THE DATA
━━━━━━

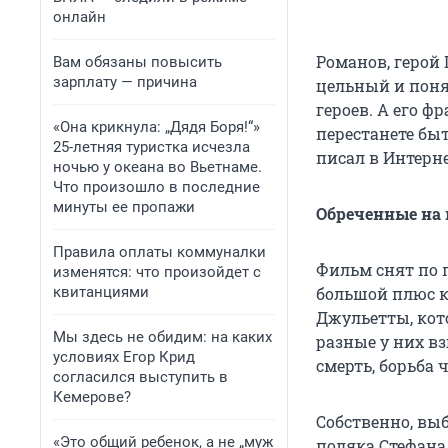
онлайн
Романов, герой
Вам обязаны повысить
зарплату — причина
цельный и поня
героев. А его ф
«Она крикнула: „Дядя Боря!“»
перестанете быт
25-летняя туристка исчезла
писал в Интерн
ночью у океана во Вьетнаме.
Что произошло в последние
минуты ее пропажи
Обреченные на
Правила оплаты коммуналки
Фильм снят по п
изменятся: что произойдет с
квитанциями
большой плюс к 
Джульетты, кот
Мы здесь не обидим: на каких
разные у них вз
условиях Егор Крид
смерть, борьба 
согласился выступить в
Кемерове?
Собственно, выб
«Это общий ребенок, а не „муж
поляка Стефана,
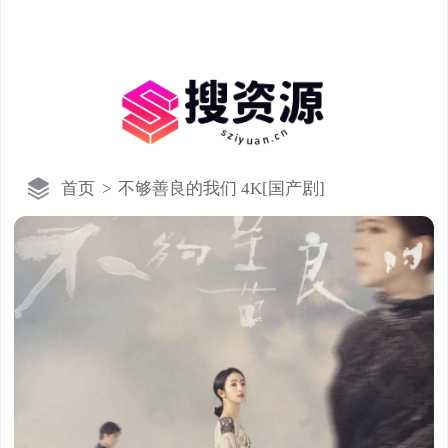
首页
>
不够善良的我们 4K[国产剧]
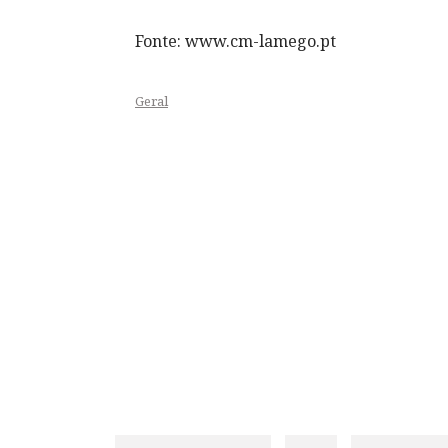
Fonte: www.cm-lamego.pt
Geral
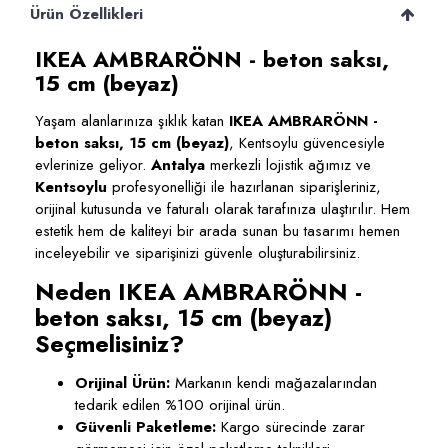
Ürün Özellikleri
IKEA AMBRARÖNN - beton saksı,
15 cm (beyaz)
Yaşam alanlarınıza şıklık katan
IKEA AMBRARÖNN -
beton saksı, 15 cm (beyaz)
, Kentsoylu güvencesiyle
evlerinize geliyor.
Antalya
merkezli lojistik ağımız ve
Kentsoylu
profesyonelliği ile hazırlanan siparişleriniz,
orijinal kutusunda ve faturalı olarak tarafınıza ulaştırılır. Hem
estetik hem de kaliteyi bir arada sunan bu tasarımı hemen
inceleyebilir ve siparişinizi güvenle oluşturabilirsiniz.
Neden IKEA AMBRARÖNN -
beton saksı, 15 cm (beyaz)
Seçmelisiniz?
Orijinal Ürün:
Markanın kendi mağazalarından
tedarik edilen %100 orijinal ürün.
Güvenli Paketleme:
Kargo sürecinde zarar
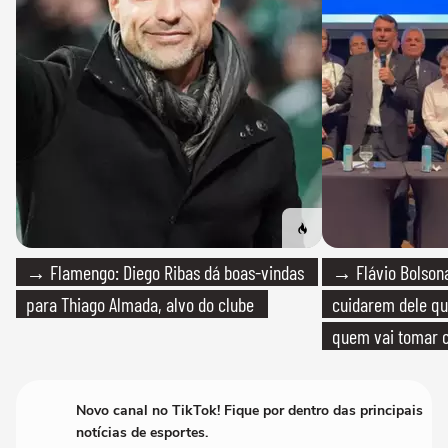
→ Flamengo: Diego Ribas dá boas-vindas
→ Flávio Bolsona
para Thiago Almada, alvo do clube
cuidarem dele qua
quem vai tomar c
Novo canal no TikTok! Fique por dentro das principais
notícias de esportes.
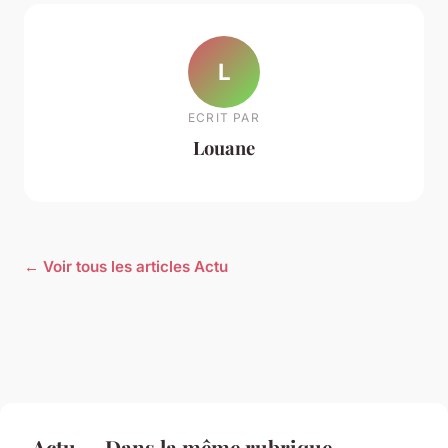
L
ECRIT PAR
Louane
← Voir tous les articles Actu
Actu — Dans la même rubrique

━━━━━━

EXERCISE DIRECTIONS
Quote the preceding listing precisely and completely, omitting its images.

RESPONSE
онлайн
Романов, герой
Вам обязаны повысить
зарплату — причина
цельный и поня
героев. А его ф
«Она крикнула: „Дядя Боря!“»
перестанете быт
25-летняя туристка исчезла
писал в Интерн
ночью у океана во Вьетнаме.
Что произошло в последние
минуты ее пропажи
Обреченные на
Правила оплаты коммуналки
Фильм снят по п
изменятся: что произойдет с
квитанциями
большой плюс к 
Джульетты, кот
Мы здесь не обидим: на каких
разные у них вз
условиях Егор Крид
смерть, борьба 
согласился выступить в
Кемерове?
Собственно, выб
«Это общий ребенок, а не „муж
поляка Стефана,
首页
>
不够善良的我们 4K[国产剧]
Fonte: www.cm-lamego.pt
Geral
Ürün Özellikleri
IKEA AMBRARÖNN - beton saksı,
15 cm (beyaz)
Yaşam alanlarınıza şıklık katan
IKEA AMBRARÖNN -
beton saksı, 15 cm (beyaz)
, Kentsoylu güvencesiyle
evlerinize geliyor.
Antalya
merkezli lojistik ağımız ve
Kentsoylu
profesyonelliği ile hazırlanan siparişleriniz,
orijinal kutusunda ve faturalı olarak tarafınıza ulaştırılır. Hem
estetik hem de kaliteyi bir arada sunan bu tasarımı hemen
inceleyebilir ve siparişinizi güvenle oluşturabilirsiniz.
Neden IKEA AMBRARÖNN -
beton saksı, 15 cm (beyaz)
Seçmelisiniz?
Orijinal Ürün:
Markanın kendi mağazalarından
tedarik edilen %100 orijinal ürün.
Güvenli Paketleme:
Kargo sürecinde zarar
→ Flamengo: Diego Ribas dá boas-vindas
→ Flávio Bolsona
para Thiago Almada, alvo do clube
cuidarem dele qua
quem vai tomar c
Novo canal no TikTok! Fique por dentro das principais
notícias de esportes.
L
ECRIT PAR
Louane
← Voir tous les articles Actu
Actu — Dans la même rubrique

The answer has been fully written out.